The real-time interrupt provides a simple way to have an interrupt occur on a regular basis, independent of your programs activity. It's based on a "free-running counter", which means a hardware counter that keeps running regardless of your programs activity.
About the only control you have over the RTI is how fast it runs, and whether it actually triggers an interrupt. You can't stop it, you can't set a specific value in it, and you can't read it.
The speed of the RTI interrupt is determined by two bits in the Pulse
Accumulator Control Register (PACTL) located at address
$1026.
DDRA7 |
PAEN |
PAMOD |
PEDGE |
0 |
0 |
RTR1 |
RTR0 |
Bits 4-7 aren't used by the RTI system; they are initialized to 0 on reset and can be left alone. Bits 1 and 0 (RTR1 and RTR0) set the rate at which the RTI requests interrupts, as follows:
| RTR1 | RTR0 | Rate |
|---|---|---|
| 0 | 0 | 4.10 ms |
| 0 | 1 | 8.19 ms |
| 1 | 0 | 16.38 ms |
| 1 | 1 | 32.77 ms |
(these numbers are for our particular clock speed. There's a table in the Reference Guide that shows the results for other clock speeds)
RTI interrupts are masked by the global interrupt mask, so you need
to execute a CLI to enable any interrupts at all.
In addition, the RTI interrupt itself has its own interrupt enable
bit, which is in Timer Interrupt Mask Register 2 (TMSK2), located at
$1024:
TOI |
RTII |
PAVI |
PAII |
0 |
0 |
PR1 |
PR0 |
As usual, there are quite a few bits in here that we don't need to
worry about; the important one is RTII. This is an
interrupt enable bit, so we need to write a 1 into this bit to
enable RTI interrupts.
There are two things you need to keep track of in writing your interrupt service routine: first you need to set the interrupt vector to point to it, and second you need to make sure you properly set up the interrupt service routine itself so that you get back to your main program and reset the interrupt request.
The RTI interrupt vector is located at address $fff0.
This means you need to put the address of your RTI interrupt service
routine at that address.
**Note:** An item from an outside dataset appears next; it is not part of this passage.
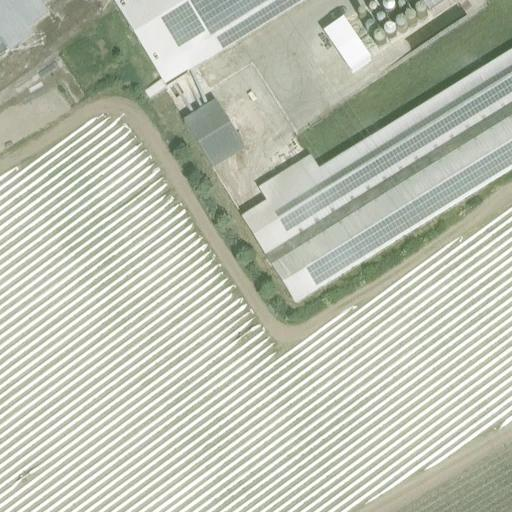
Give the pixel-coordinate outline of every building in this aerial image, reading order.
[(37,0),(0,0),(0,37),(10,51),(31,34),(27,29),(48,13),(37,0)] [(157,74),(243,21),(277,0),(116,0),(113,2),(157,74)] [(419,0),(429,14),(449,0),(419,0)] [(372,61),(344,20),(324,34),(352,74),(372,61)] [(0,70),(17,58),(16,57),(23,52),(19,46),(12,52),(12,51),(0,59),(0,58),(8,52),(4,47),(0,41),(0,70)] [(295,305),(394,244),(511,171),(511,52),(319,171),(311,158),(259,190),(267,203),(242,219),(295,305)] [(215,170),(251,152),(225,101),(189,119),(215,170)]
Let's take a quick example.
Suppose your interrupt service routine starts at a label
rtiint, like this:
* RTI Interrupt.
rtiint
Then, after your program code and before your end
statement, you need to put
org $fff0
fdb rtiint
In addition to whatever work your ISR needs to accomplish to do its job, there are two tasks it needs to perform: it needs to clear the interrupt request, and it needs to return to the main program.
To clear the interrupt request, it writes a 1 to the RTI flag in
Timer Interrupt Flag 2 Register (TFLG2), located$1025.
TOF |
RTIF |
PAOFV |
PAIF |
0 |
0 |
0 |
0 |
The bits in this register are all screwy: you clear them by trying to write a 1 to them. Yes, it's backwards and doesn't make sense; no, I don't know why. The easiest way to do this is (paradoxically enough) to try to clear all the other bits in the register, so
bclr TFLG2,x #%10111111
Note: Freescale says the most common problem with using the RTI interrupt is to forget this!
This step is actually the same for every interrupt service routine:
you need to use an RTI instruction to return from the
service routine. This restores all the registers to their
state before the interrupt occurred.